¡Llegaremos hasta Medellín!
En una de las múltiples intentonas peruanas de invadirnos, se comenta que dijeron: “¡Llegaremos hasta Guayaquil!”.
La actual situación, de acusaciones y contra-acusaciones de invasiones colombianas a nuestro territorio, y de incursiones ecuatorianas a territorio colombiano, creo que debería aclararse prontamente.
Colombia no es Perú: nos llevamos aceptablemente bien con los colombianos, no tenemos rencillas históricas que empañen de un modo u otro nuestra relación y no nos interesa en lo absoluto meternos en líos con ellos por unos cuántos kilómetros de territorio traspasado, o, por ponerlo de manera histriónica: “por un ultraje a nuestra sacra heredad territorial”. Los hitos siguen en su lugar y nadie desea moverlos.
Pero, ¿cuál es el asunto de fondo? Las FARC. Incluso mi hijo de 8 años, al escuchar las noticias comentó: ¡Guau, una guerra entre 3: Ecuador, Colombia y las FARC!
Colombia incursiona en territorio ecuatoriano persiguiendo a los narco-guerrilleros, Ecuador ¿ingresa? a Colombia en su afán de avistar todavía no sabemos bien qué. Pero esto opinamos nosotros, sentados cómodamente frente a nuestra computadora, conversando con nuestro jefe colombiano (talvez no nuestro jefe, pero en muchas empresas hay ahora algún colombiano en algún cargo).
Dónde las papas queman la situación no es la misma. Policías ecuatorianos han capturado policías colombianos y policías colombianos capturaron a un policía ecuatoriano. Y la gente de la frontera, que vive esa situación, no está conforme.

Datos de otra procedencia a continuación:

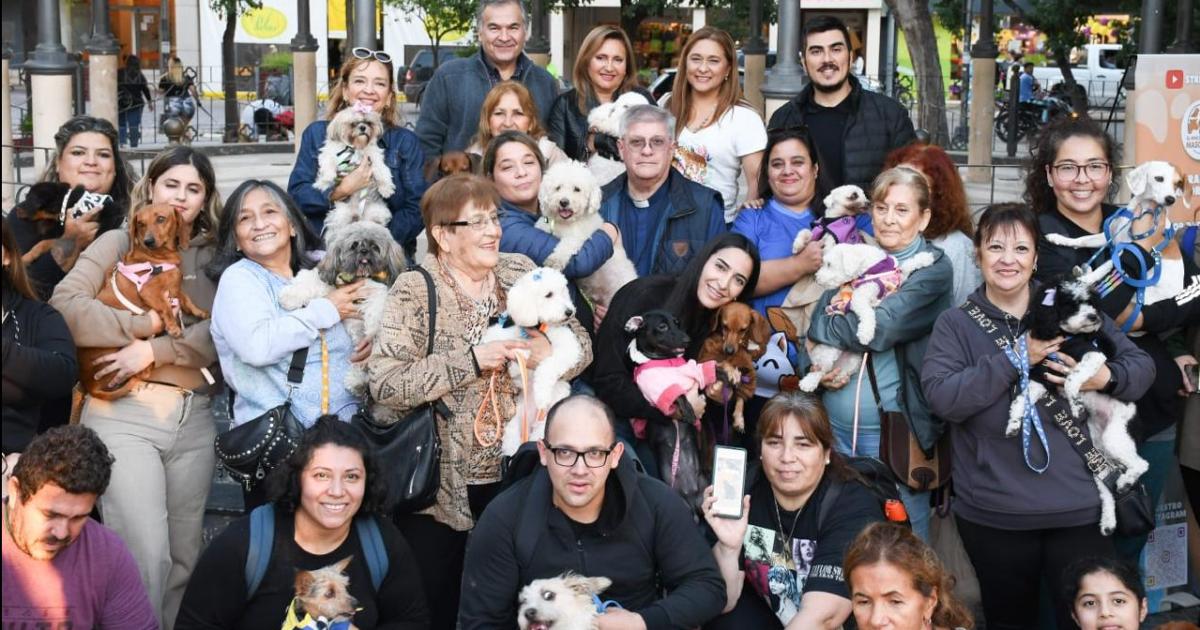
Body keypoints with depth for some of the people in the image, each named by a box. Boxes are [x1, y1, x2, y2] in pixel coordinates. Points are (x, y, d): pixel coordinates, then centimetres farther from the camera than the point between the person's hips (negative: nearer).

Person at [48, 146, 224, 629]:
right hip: (124, 413, -3)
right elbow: (64, 305, -7)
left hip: (195, 417, 3)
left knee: (185, 555, 9)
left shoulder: (214, 257, 11)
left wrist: (153, 351, -13)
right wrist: (144, 325, -11)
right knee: (144, 553, -11)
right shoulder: (119, 243, 7)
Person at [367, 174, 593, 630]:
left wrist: (546, 351, -18)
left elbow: (581, 344, 4)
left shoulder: (520, 273, 3)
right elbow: (384, 384, -20)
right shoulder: (414, 290, -11)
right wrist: (471, 360, -25)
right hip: (436, 481, -4)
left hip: (512, 472, 4)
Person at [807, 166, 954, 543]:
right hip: (832, 425, 5)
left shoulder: (934, 269, -3)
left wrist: (828, 325, -5)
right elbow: (814, 327, 6)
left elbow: (881, 327, -17)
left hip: (893, 427, -5)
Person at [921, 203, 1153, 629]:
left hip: (1079, 507, 0)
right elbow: (940, 397, -13)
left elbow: (1142, 364, 7)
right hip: (992, 514, 0)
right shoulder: (955, 324, 2)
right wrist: (1015, 359, -19)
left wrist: (1106, 377, -15)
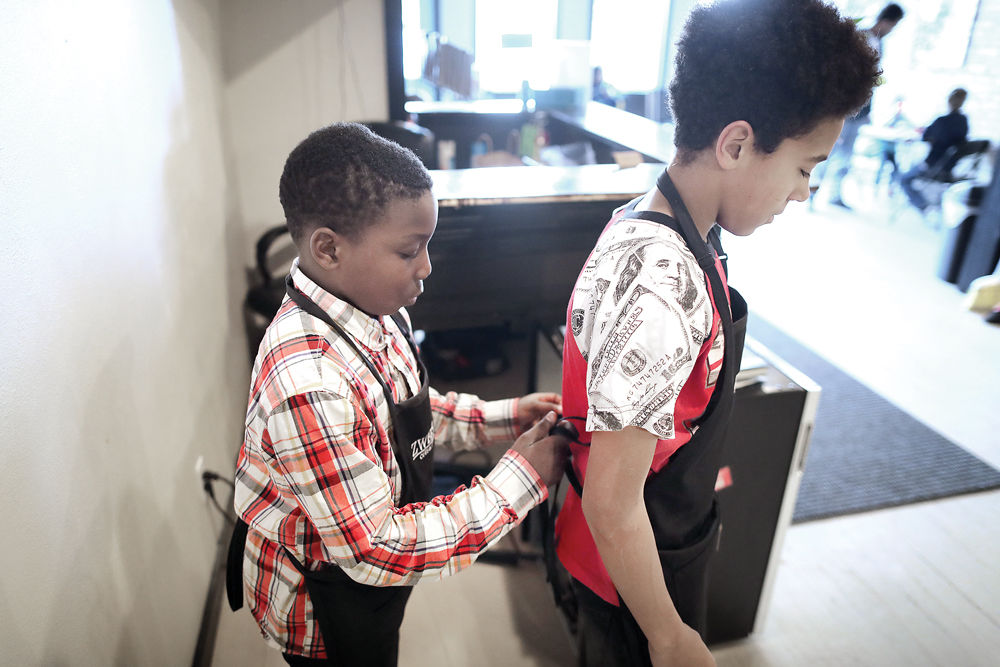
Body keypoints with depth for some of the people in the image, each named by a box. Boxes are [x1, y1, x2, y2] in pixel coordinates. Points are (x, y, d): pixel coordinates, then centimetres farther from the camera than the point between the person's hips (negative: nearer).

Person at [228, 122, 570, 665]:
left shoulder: (373, 309, -12)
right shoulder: (309, 384, -39)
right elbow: (376, 550, -33)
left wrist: (504, 417, -7)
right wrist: (521, 477, -29)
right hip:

Tampoco lo están los que soportan las incursiones de los guerrilleros, con sus consabidos secuestros y saqueos. Vivir con temor no es agradable. Es terrible.
Y mientras nuestra relación hermana y fraterna con Colombia se ve afectada, los colados en la fiesta (las FARC), literalmente, hacen fiesta. Ellos son los que no tienen ningún problema en traspasar la frontera, y no existen reportes formales de estas incursiones, ¿por qué? Porque ello sería aceptar que el problema de los guerrilleros ya no es sólo colombiano, sino también nuestro. Que, en los hechos, así como los colombianos no han podido controlar a sus terroristas, nosotros tampoco lo estamos haciendo. Además, papá Bush nos podría estar retando (a Colombia y a nosotros) y no queremos eso. Como las peleas entre hermanos, que se lanzan cosas en la cabeza pero cuando llegan los padres se abrazan sonrientes, fingiendo que nada ha pasado.
Está además el problema de los afectados por las fumigaciones, problema que, como el asunto de las incursiones a territorio ecuatoriano, ha sido negado por el Presidente Uribe.
Creo que el mayor problema no son las incursiones colombianas (aunque éstas pueden debenerar peligrosamente), sino lo que están buscando aquí. Las incursiones de los guerrilleros deben ser cortadas de inmediato (secuestros, robos y saqueos son sus consecuencias), la pregunta es cómo.